• [Problem to solve]
Render the rows from the start of the records through the line containing "text_box Best for [354, 372, 709, 439]" as a two-column CSV with the columns instruction and response, one row per request, putting its text and its answer each in a single quoted field with line breaks replaced by spaces and the pictures left out. Cover only that part.

• [Layout annotation records]

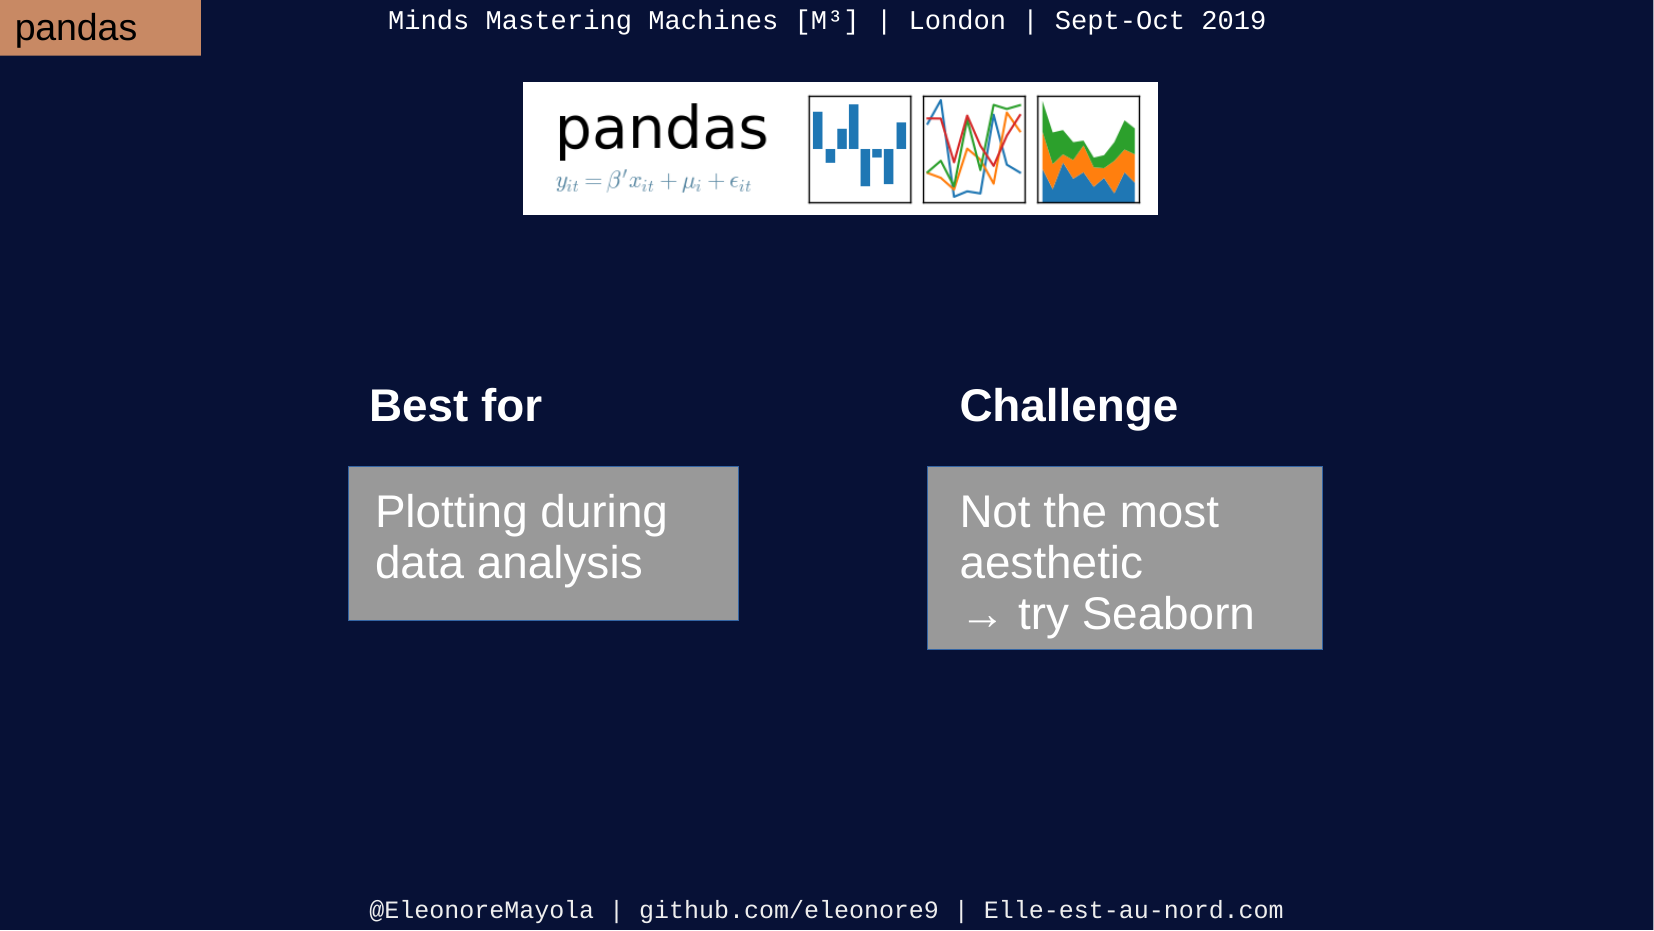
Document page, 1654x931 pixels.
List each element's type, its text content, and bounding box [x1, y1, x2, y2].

text_box @EleonoreMayola | github.com/eleonore9 | Elle-est-au-nord.com [295, 862, 1359, 931]
text_box pandas [0, 0, 201, 56]
text_box Challenge [944, 372, 1300, 439]
text_box Best for [354, 372, 709, 439]
text_box Not the most aesthetic → try Seaborn [944, 478, 1288, 648]
text_box Plotting during data analysis [360, 478, 768, 648]
text_box Minds Mastering Machines [M³] | London | Sept-Oct 2019 [265, 0, 1388, 60]
text_box [348, 466, 739, 621]
text_box [927, 466, 1323, 650]
picture [523, 82, 1158, 215]
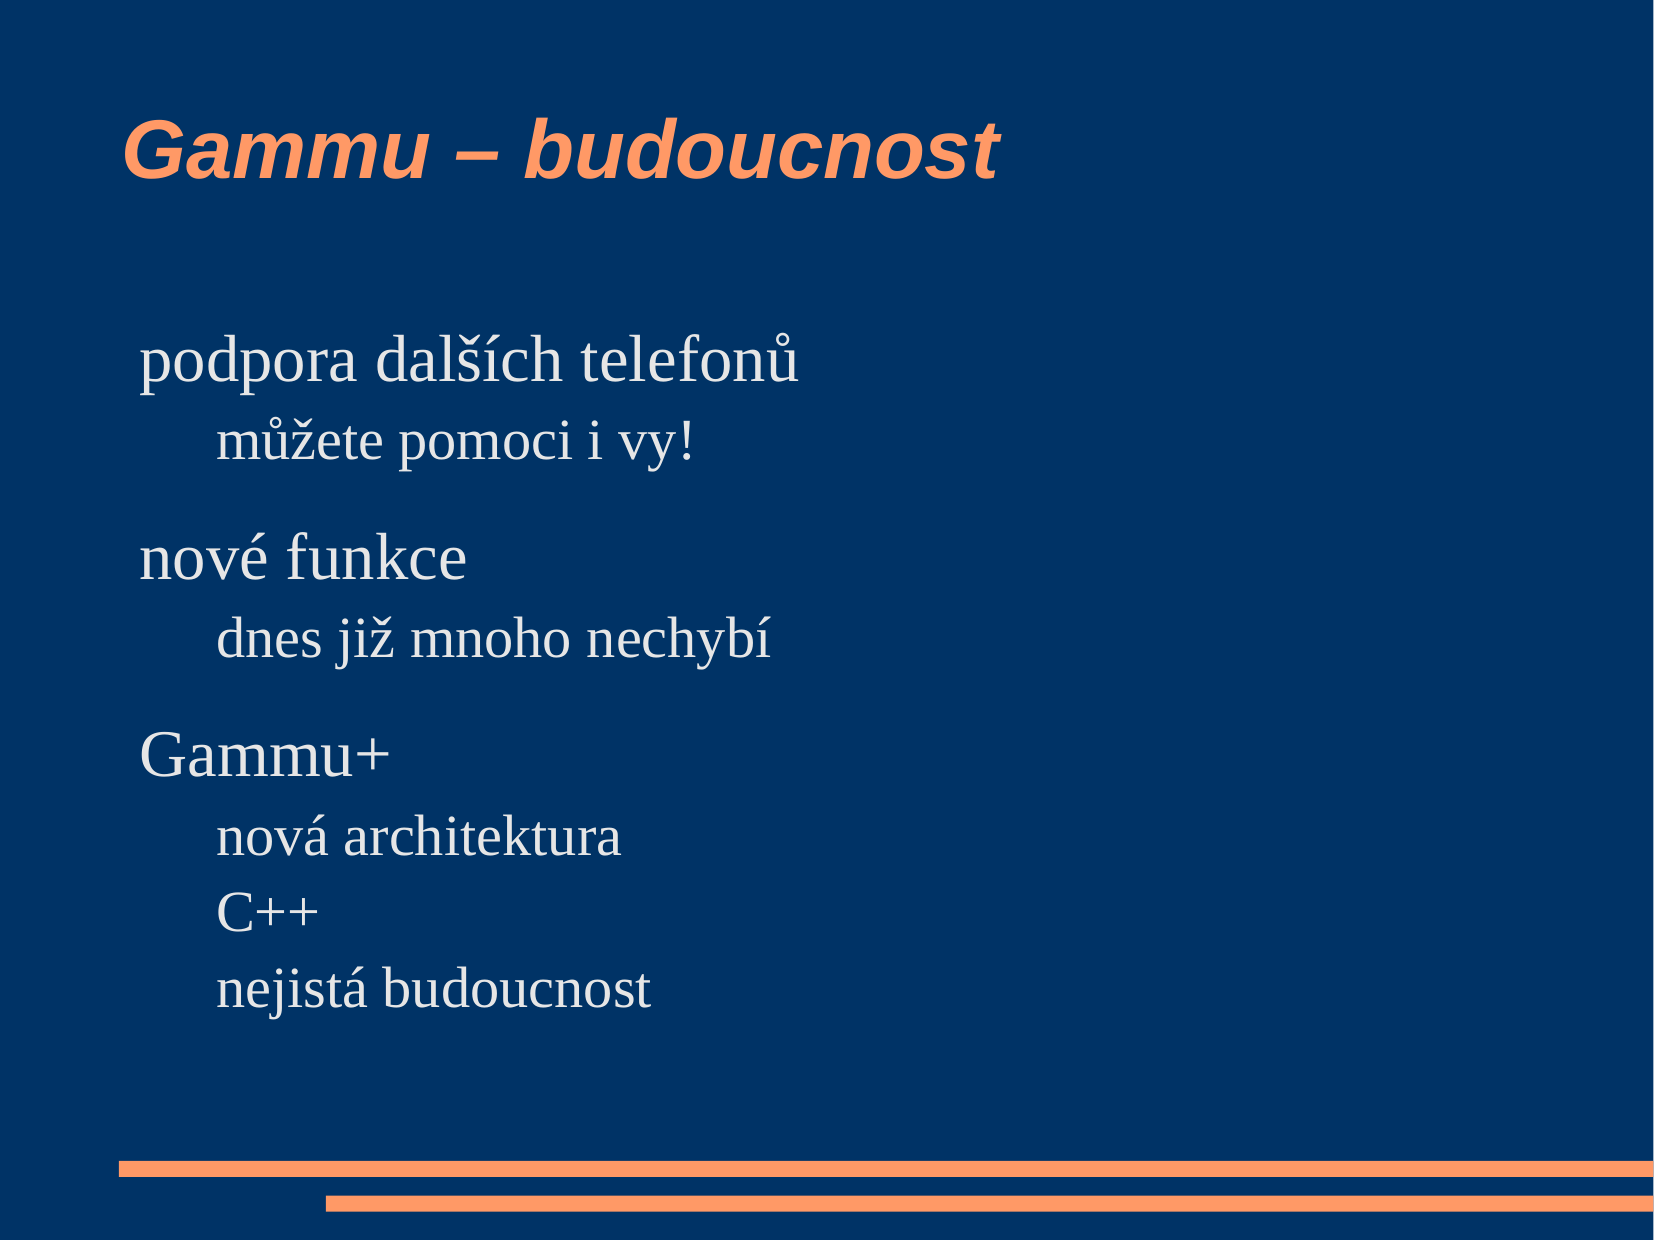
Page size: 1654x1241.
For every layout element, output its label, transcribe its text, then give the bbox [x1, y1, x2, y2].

• [Response to this task]
instruction,response
"Document page, 1654x931 pixels. List each element's type, its text content, and bounding box [x1, y1, x2, y2].","text_box @EleonoreMayola | github.com/eleonore9 | Elle-est-au-nord.com [295, 862, 1359, 931] text_box pandas [0, 0, 201, 56] text_box Challenge [944, 372, 1300, 439] text_box Best for [354, 372, 709, 439]"